Passage provided:
Panelists tackle mental health
In two of the panel presentations, panelists also focused on the importance of building public health research around listening to and responding to community voices. For example, in her discussion of improving mental health services to underserved populations, Megan Cherewick, PhD, assistant professor of community and behavioral health and in the ColoradoSPH Center for Global Health, described working on the “global mental health crisis” among young children and adolescents in Tanzania, the Democratic Republic of the Congo, Ukraine and Darjeeling, India. Cherewick said she bases her research and work on finding and building on the strengths of those she seeks to serve.
“We always start with the community and hearing from them what they think are the highest priorities,” Cherewick said. For example, in Darjeeling, a part of her work has focused on “task-shifting” mental health interventions to community members and peers to compensate for a lack of specialists. One important area is providing training in neurodiversity – the idea that human brains have individual and expected variations – to support and strengthen young people with autism.
“It is really wonderful when you have community members who are so eager to serve the mental health needs of a really diverse population,” Cherewick said.
A dive into disinformation
In a panel discussion centered on battling disinformation in public health, Patricia Valverde, PhD, MPH, assistant professor in the Department of Community & Behavioral Health at ColoradoSPH and director of the Center for Public Health Practice’s Patient Navigation and Community Health Worker Training program, sounded a similar theme. Valverde described training community health workers and patient navigators in Spanish and English to address COVID-19 vaccination hesitancy with motivational interviewing techniques.
The idea was not to challenge or knock down myths and false beliefs that people had absorbed about the vaccine from unreliable sources, Valverde said. Rather, the workers and navigators were trained to listen, inquire, and understand skeptical questions without judgment.

Exercise directions: Carry on the article about the public health panel discussions, starting right after its last sentence. Nothing in the listing is required for this work.

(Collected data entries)
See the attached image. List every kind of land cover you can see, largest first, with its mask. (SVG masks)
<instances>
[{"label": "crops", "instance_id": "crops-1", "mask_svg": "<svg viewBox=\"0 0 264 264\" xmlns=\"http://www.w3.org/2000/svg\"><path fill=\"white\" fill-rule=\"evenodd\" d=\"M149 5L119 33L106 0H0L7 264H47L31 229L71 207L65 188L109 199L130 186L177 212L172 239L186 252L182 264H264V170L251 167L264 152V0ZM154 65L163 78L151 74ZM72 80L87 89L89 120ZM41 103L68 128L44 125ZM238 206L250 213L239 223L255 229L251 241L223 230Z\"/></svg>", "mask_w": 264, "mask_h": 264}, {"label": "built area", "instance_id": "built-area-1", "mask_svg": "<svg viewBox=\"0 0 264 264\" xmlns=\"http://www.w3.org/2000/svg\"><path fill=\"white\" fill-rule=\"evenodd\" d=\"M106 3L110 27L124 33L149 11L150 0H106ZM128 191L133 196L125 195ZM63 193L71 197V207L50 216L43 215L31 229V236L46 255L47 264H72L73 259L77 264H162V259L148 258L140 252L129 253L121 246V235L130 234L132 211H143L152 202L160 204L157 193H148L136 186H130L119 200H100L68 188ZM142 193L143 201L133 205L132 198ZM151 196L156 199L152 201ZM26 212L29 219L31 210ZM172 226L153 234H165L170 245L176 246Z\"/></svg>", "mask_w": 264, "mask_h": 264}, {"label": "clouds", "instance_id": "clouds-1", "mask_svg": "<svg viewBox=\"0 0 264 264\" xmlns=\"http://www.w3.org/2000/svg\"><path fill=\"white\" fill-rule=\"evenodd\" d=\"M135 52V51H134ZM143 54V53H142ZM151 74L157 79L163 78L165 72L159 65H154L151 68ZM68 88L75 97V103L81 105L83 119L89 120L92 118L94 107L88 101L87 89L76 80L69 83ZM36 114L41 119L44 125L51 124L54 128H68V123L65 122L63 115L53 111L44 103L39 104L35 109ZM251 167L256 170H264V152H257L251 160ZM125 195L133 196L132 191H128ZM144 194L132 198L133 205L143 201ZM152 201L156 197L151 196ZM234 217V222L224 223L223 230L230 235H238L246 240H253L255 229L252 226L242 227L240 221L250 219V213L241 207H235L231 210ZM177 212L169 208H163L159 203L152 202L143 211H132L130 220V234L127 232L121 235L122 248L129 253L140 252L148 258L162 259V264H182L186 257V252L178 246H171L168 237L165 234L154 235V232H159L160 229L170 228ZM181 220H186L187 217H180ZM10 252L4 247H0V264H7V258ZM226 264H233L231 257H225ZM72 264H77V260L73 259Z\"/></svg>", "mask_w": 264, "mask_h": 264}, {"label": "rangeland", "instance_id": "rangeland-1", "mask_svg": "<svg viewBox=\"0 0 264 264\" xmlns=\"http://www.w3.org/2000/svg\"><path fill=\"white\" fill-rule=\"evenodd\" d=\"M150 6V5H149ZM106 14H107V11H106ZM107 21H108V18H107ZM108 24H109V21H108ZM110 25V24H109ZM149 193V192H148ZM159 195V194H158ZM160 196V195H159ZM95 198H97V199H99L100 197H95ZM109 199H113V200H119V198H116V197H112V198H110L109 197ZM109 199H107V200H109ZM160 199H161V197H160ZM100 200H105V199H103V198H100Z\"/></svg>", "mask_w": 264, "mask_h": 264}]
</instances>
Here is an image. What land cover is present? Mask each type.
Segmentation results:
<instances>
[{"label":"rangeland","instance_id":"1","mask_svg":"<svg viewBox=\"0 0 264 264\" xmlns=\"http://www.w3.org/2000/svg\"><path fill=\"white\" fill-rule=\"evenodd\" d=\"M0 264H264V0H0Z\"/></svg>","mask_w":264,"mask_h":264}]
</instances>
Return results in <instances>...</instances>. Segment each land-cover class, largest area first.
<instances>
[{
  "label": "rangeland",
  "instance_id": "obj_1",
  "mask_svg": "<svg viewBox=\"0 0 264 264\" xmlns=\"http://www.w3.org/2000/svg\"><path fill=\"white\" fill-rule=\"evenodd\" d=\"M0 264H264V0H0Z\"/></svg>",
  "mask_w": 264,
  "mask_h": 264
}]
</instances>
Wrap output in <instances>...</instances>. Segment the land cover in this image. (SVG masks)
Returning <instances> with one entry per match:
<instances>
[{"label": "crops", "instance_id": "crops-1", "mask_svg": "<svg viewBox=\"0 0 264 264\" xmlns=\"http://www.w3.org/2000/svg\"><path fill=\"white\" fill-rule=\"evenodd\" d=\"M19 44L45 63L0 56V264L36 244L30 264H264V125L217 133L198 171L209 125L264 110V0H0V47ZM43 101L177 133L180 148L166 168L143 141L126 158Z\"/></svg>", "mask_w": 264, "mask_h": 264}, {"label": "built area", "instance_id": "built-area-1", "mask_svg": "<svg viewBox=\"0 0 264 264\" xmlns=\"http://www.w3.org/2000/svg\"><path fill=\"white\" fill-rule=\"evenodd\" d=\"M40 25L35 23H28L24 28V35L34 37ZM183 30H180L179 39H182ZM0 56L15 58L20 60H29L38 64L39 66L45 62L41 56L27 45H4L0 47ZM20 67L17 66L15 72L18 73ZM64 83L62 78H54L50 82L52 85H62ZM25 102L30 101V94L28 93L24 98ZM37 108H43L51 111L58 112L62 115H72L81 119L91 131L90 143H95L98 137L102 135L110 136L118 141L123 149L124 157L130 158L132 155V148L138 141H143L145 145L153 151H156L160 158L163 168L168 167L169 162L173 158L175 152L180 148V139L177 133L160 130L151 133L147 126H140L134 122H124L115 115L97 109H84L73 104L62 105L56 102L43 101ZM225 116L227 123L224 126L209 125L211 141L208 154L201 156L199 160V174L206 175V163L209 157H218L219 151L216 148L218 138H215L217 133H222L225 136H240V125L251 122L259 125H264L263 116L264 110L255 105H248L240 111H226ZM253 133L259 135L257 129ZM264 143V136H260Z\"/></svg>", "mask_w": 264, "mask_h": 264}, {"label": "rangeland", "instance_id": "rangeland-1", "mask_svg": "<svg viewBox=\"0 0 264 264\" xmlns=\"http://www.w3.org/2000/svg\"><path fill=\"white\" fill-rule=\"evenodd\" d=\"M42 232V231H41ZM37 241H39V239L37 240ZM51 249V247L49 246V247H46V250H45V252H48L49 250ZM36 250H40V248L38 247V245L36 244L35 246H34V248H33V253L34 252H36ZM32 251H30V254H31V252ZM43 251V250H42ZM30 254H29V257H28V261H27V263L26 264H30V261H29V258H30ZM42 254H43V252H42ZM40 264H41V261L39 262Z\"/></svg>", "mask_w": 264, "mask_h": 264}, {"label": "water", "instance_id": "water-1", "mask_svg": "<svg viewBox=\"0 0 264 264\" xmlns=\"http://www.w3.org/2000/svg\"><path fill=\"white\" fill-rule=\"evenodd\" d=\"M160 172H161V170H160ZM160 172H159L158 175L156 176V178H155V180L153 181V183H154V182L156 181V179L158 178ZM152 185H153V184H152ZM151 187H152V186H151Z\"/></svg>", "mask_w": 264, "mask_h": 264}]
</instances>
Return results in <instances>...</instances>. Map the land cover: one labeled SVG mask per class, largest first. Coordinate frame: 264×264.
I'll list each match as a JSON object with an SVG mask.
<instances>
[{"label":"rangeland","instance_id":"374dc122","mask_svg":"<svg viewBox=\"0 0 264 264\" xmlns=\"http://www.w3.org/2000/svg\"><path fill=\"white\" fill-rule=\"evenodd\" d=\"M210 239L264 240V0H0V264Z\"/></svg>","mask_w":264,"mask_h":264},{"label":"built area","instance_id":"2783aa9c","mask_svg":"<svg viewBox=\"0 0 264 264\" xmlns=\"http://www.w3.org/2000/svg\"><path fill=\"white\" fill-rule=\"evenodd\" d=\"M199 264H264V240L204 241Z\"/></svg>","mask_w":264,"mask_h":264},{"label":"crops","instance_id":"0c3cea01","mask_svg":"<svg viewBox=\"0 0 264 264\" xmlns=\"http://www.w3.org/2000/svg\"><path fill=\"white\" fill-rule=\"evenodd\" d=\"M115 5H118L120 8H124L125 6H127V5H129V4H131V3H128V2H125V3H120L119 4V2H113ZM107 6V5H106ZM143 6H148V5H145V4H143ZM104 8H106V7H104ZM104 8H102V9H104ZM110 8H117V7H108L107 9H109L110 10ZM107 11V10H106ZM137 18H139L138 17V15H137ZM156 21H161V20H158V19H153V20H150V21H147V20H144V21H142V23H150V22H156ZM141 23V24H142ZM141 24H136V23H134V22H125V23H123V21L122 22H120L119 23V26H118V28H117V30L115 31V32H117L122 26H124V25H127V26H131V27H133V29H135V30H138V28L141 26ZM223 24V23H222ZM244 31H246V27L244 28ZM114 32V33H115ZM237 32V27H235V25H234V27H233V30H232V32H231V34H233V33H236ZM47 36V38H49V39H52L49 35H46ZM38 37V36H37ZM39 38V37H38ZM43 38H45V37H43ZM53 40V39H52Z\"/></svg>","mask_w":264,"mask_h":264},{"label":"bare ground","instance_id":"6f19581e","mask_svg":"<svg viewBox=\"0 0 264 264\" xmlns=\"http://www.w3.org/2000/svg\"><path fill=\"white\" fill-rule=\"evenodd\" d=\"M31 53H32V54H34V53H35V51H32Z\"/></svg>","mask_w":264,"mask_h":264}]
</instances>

Your response:
“Community health workers and navigators are representatives of the communities they serve,” she said. “They are culturally and linguistically aligned, and trust has been built.” Absent that, Valverde added, health departments and clinics often struggled during the COVID-19 pandemic to overcome vaccine suspicion.
One key lesson from the training, Valverde said, is to not “overstate the science. We had to be transparent and clear about what we know and don’t know. The whole idea was to break down resistance of the community [to the vaccine] that was based on everything they had heard and instead open up lines of communication.”
Keeping it in neutral
The after-lunch session with plenary speakers, Sparks and Uhlenbrock, also cemented the theme that communicating about science and research requires listening and remaining open to disagreements. The Institute for Science & Policy at the DMNS launched in 2018 as a “non-partisan, policy-neutral” source for addressing major challenges, such as climate change, with “scientific thinking, empathy and inclusivity.” During the COVID-19 pandemic, the Institute joined with ColoradoSPH in creating a series of online seminars that featured scientific and policy experts and allowed the public to learn and ask any questions they had.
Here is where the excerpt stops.